**Source text**
- - - - - - -
In [3]:
# installing torch
!pip install -q torch einops

In [4]:
# imports
import torch
import torch.nn as nn
from einops import rearrange, repeat

In [None]:
# setting the parameters
patch_size = 16
embedding_dim = 128
num_channels = 3
num_heads = 8
image_size = 224
batch_size = 10
dropout = 0.1
n_heads = 8
head_dim = 64
embedding_dim = 128
# feed forward layer parameters
ff_hidden_dim = 256
ff_dropout_val = 0.1
num_layers = 6
num_classes = 10

In [None]:
class PatchEmbed(nn.Module):
  def __init__(self, image_height = image_size, image_width = image_size, patch_height = patch_size, patch_width = patch_size, num_channels = num_channels, embed_dim = embedding_dim):
    super().__init__()

    self.image_height = image_height
    self.image_width = image_width
    self.patch_height = patch_height
    self.patch_width = patch_width
    self.num_channels = num_channels
    self.embed_dim = embed_dim
    print(f"Embedding dimension: {self.embed_dim}")

    self.num_patches = (self.image_height // self.patch_height) * (self.image_width // self.patch_width)
    print(f"Number of patches: {self.num_patches}")

    #patch dimension
    self.patch_dimension = self.patch_height * self.patch_width * self.num_channels
    print(f"Patch dimension: patch_height * patch_width * num_channels =  {self.patch_dimension}")

    self.cls_token = nn.Parameter(torch.randn(self.embed_dim))
- - - - - - -
[Dataset entries]
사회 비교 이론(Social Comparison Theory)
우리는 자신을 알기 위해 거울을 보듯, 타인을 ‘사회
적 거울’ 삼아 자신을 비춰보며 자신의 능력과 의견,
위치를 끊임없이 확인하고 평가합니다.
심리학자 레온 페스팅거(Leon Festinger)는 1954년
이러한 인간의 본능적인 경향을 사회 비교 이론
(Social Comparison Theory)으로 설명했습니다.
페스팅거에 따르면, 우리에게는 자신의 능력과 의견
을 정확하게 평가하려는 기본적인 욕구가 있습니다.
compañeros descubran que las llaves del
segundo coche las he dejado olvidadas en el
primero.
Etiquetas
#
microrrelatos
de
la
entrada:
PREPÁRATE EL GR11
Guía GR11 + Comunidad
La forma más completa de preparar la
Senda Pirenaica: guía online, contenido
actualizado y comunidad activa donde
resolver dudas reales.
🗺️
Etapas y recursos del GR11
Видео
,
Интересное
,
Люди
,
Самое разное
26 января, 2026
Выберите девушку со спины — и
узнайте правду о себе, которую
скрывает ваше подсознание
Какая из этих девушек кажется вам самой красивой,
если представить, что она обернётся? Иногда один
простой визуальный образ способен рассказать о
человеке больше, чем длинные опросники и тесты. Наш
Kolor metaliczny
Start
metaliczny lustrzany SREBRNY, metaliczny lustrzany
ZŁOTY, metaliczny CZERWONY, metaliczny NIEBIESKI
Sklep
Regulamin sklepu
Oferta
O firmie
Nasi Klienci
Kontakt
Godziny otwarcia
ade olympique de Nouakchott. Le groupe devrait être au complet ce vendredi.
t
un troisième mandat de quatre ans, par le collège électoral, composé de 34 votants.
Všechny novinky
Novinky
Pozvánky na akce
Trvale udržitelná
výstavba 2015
- - - - - - -
**Tasks to perform**
a – In the patch embedding notebook, which parameters other than self does the __init__ method of PatchEmbed take?
b – Can you pick up the patch embedding notebook's code right after its last line and keep writing it?

**Responses by task**
a – image_height, image_width, patch_height, patch_width, num_channels, embed_dim

b –
    self.patch_embed = nn.Sequential(
            # This pre and post layer norm speeds up convergence
            # Comment them if you want pure vit implementation
            nn.LayerNorm(self.patch_dimension),
            nn.Linear(self.patch_dimension, self.embed_dim),
            nn.LayerNorm(self.embed_dim)
        )

    self.positional_embedding = nn.Parameter(torch.zeros(1,self.num_patches +1, self.embed_dim))
    self.patch_embed_drop = nn.Dropout(0.1)

  def forward(self,x):
    print(f"Input shape: {x.shape}")
    batch_size = x.shape[0]

    # rearranging the input
    out = rearrange(x, 'b c (nh ph) (nw pw) -> b (nh nw) (ph pw c)',
                      ph=self.patch_height,
                      pw=self.patch_width)
    print(f"Rearranged shape: {out.shape}")

    # embedding the patches
    embed_out = self.patch_embed(out)
    print(f"Embedding layer :\nInput shape: {out.shape}\nOutput shape: {embed_out.shape}")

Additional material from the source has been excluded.